|Breakfast Food for Thought|
|Padding down the platform of my local subway station the other morning, I did a serious double-take at a phrase on one of the billboards lining the sooty wall. What stopped me in my tracks were the words "Seize the Day!®" emblazoned atop the advertisement for a new breakfast cereal. My reaction had nothing to do with the work of some anonymous copy writer, and everything to do with my own odd association with a similar phrase.|
Raised to be a good commie jew bastard I was exposed early on to progressive politics and the civil rights movement. Living in the D.C. suburbs, my parents went to all the marches and protests and brought me and my sister with them. I was too young to remember the '63 march, but I do have some recollection of sitting in my stroller hearing MLK's speech in '65. As a teenager I was totally into the Black Panthers. In high school I read To Die For the People: The Writings of Huey P. Newton, and my allegiance was cemented. I remember the time I came home from school and took down the Frederick Douglass poster my parents got for me at the Smithsonian and replaced it with that famous photo of Huey, the one with him sitting in that huge wicker chair, a spear in his left hand, a rifle in his right. As I grew older my interest in other liberation struggles developed as well. I found myself drawn to the literature and music of African revolution. I devoured Frantz Fanon's The Wretched of the Earth like it was a John Le Carré mystery thriller. I snapped up all those records of protest songs on Paredon, the left-wing sister label to Moses Asch's Folkways. I knew all the freedom chants like "Uhuru" from Kenya, "Amandla awethu" from South Africa, and "A luta continua" from Mozambique. From Oakland, California there was "All power to the people," which had become synonymous with the Panthers, along another phrase with which they traditionally ended their written communiqués. That signature phrase was "Seize the Time!"

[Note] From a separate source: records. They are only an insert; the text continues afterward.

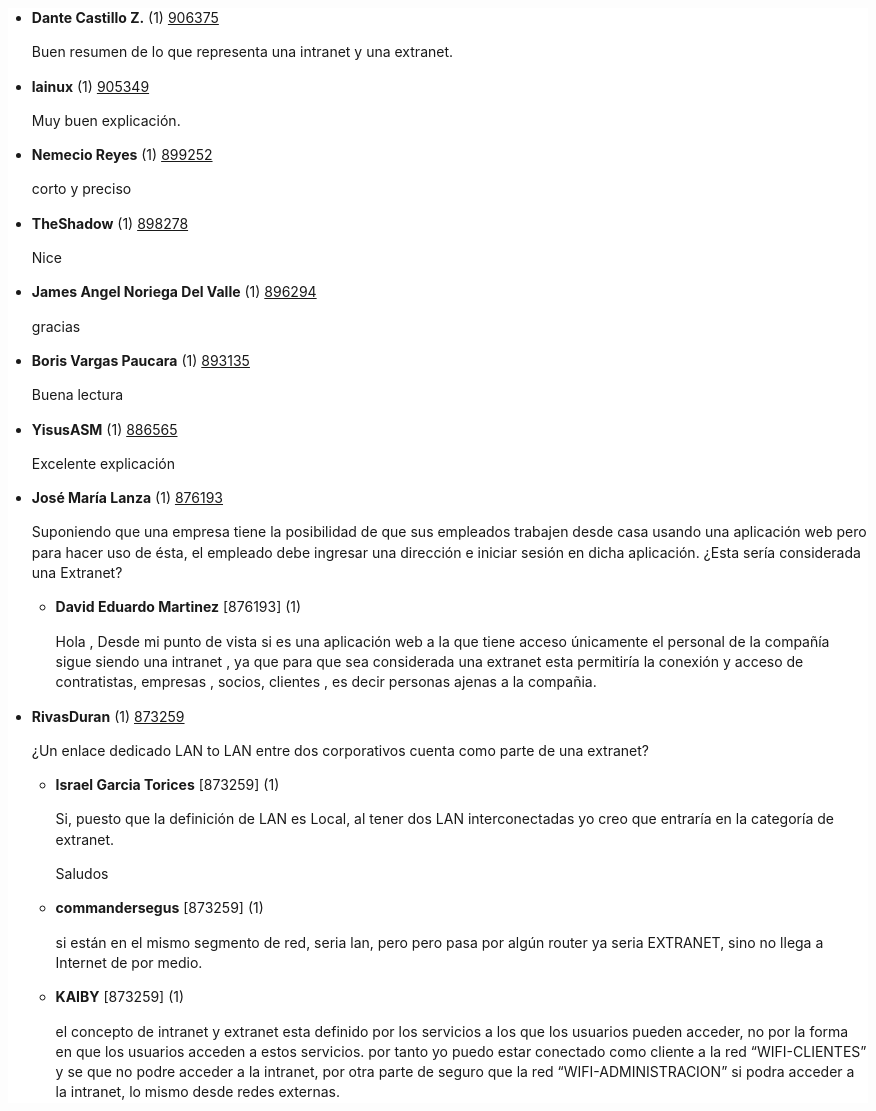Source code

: * **Dante Castillo Z.** (1) [906375](https://platzi.com/comentario/906375/) 

	Buen resumen de lo que representa una intranet y una extranet.

* **lainux** (1) [905349](https://platzi.com/comentario/905349/) 

	Muy buen explicación.

* **Nemecio Reyes** (1) [899252](https://platzi.com/comentario/899252/) 

	corto y preciso

* **TheShadow** (1) [898278](https://platzi.com/comentario/898278/) 

	Nice

* **James Angel Noriega Del Valle** (1) [896294](https://platzi.com/comentario/896294/) 

	gracias

* **Boris Vargas Paucara** (1) [893135](https://platzi.com/comentario/893135/) 

	Buena lectura

* **YisusASM** (1) [886565](https://platzi.com/comentario/886565/) 

	Excelente explicación

* **José María Lanza** (1) [876193](https://platzi.com/comentario/876193/) 

	Suponiendo que una empresa tiene la posibilidad de que sus empleados trabajen desde casa usando una aplicación web pero para hacer uso de ésta, el empleado debe ingresar una dirección e iniciar sesión en dicha aplicación. ¿Esta sería considerada una Extranet?

	* **David Eduardo Martinez** [876193] (1)

		Hola , Desde mi punto de vista si es una aplicación web a la que tiene acceso únicamente el personal de la compañía sigue siendo una intranet , ya que para que sea considerada una extranet esta permitiría la conexión y acceso de contratistas, empresas , socios, clientes , es decir personas ajenas a la compañia.

* **RivasDuran** (1) [873259](https://platzi.com/comentario/873259/) 

	¿Un enlace dedicado LAN to LAN entre dos corporativos cuenta como parte de una extranet?

	* **Israel Garcia Torices** [873259] (1)

		Si, puesto que la definición de LAN es Local, al tener dos LAN interconectadas yo creo que entraría en la categoría de extranet.
		
		Saludos

	* **commandersegus** [873259] (1)

		si están en el mismo segmento de red, seria lan, pero pero pasa por algún router ya seria EXTRANET, sino no llega a Internet de por medio.

	* **KAIBY** [873259] (1)

		el concepto de intranet y extranet esta definido por los servicios a los que los usuarios pueden acceder, no por la forma en que los usuarios acceden a estos servicios. por tanto yo puedo estar conectado como cliente a la red “WIFI-CLIENTES” y se que no podre acceder a la intranet, por otra parte de seguro que la red “WIFI-ADMINISTRACION” si podra acceder a la intranet, lo mismo desde redes externas.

Well to me, "Seize the Time" was the coolest damn expression since "Kowabunga" (which I used a dozen times a day throughout the sixth grade.) It sounded so deeply serious and grown up. It looked pretty cool, too, on the cover of an album I found featuring SEIZE THE TIME in big block letters and a drawing of a dude carrying an AK-47. It was a collection of radical folk songs by Elaine Brown, then the "Deputy Minister of Information for the Southern California Chapter of the Black Panther Party." It wasn't until I got to college that I found out the Panthers' clever phrase had been used before.
The earliest known use of the Latin phrase carpe diem has been traced to the Roman poet Horace (65 - 8 B.C.), who, in his first book of Odes delivered the line, Carpe diem, quam minimus credula postero ("Seize today, and put as little trust as you can in tomorrow.") This "live for the moment" ethos turns up repeatedly in literature. Many of Shakespeare's sonnets carried this motif, as did his own poem "Carpe Diem"
Some of the English Romantic poetry produced in the late 16th / early 17th centuries actually became known as carpe diem poetry. These works had a common theme: the promotion of impetuous love in the face of fleeting youth. In the hands of poets like Andrew Marvell ("To a Coy Mistress") and Robert Herrick ("To the Virgins, to Make Much of Time"), carpe diem became a pick-up line, a ruse to seduce the local nubiles. By the 19th century carpe diem had begun to enter the general lexicon. In 1819, Lord Byron wrote to a friend, "My time has been passed viciously and agreeably; at thirty-one so few years months days hours or minutes remain that "Carpe Diem" is not enough. I have been obliged to crop even the seconds, for who can trust to tomorrow?"
Here in the 20th century the basic existential message of carpe diem and its various translations became fodder for popular culture. In 1956 it took on an ironic tone as the title of Saul Bellow's popular novel "Seize the Day," the story of a schlemiel trapped in a downward spiral of failure and rejection. In the early '60s, the Panthers altered the phrase to "Seize the Time," giving carpe diem a newfound political dimension. Then, in the late '80s film Dead Poet's Society Robin Williams played a boarding school Lit. teacher who used a syllabus of "classics" and a G-rated interpretation of carpe diem to motivate his class of underachievers turning the phrase into a inspirational feel-good slogan. Conservatives read the film as a defense of traditional education over encroaching multiculturalism. Thus the appropriation of carpe diem had moved from one end of the political spectrum to the other.
Now it's ten years later and that ubiquitous phrase has been trotted out once again, this time in the name of a healthy breakfast and healthy profits for the folks at Kellogg's. The words that so impressed me as a kid turn out to be little more than an empty vessel. The ultimate promotional tool. I don't suppose Kellogg's ever considered donating cereal to the Black Panthers' Free Breakfast Program.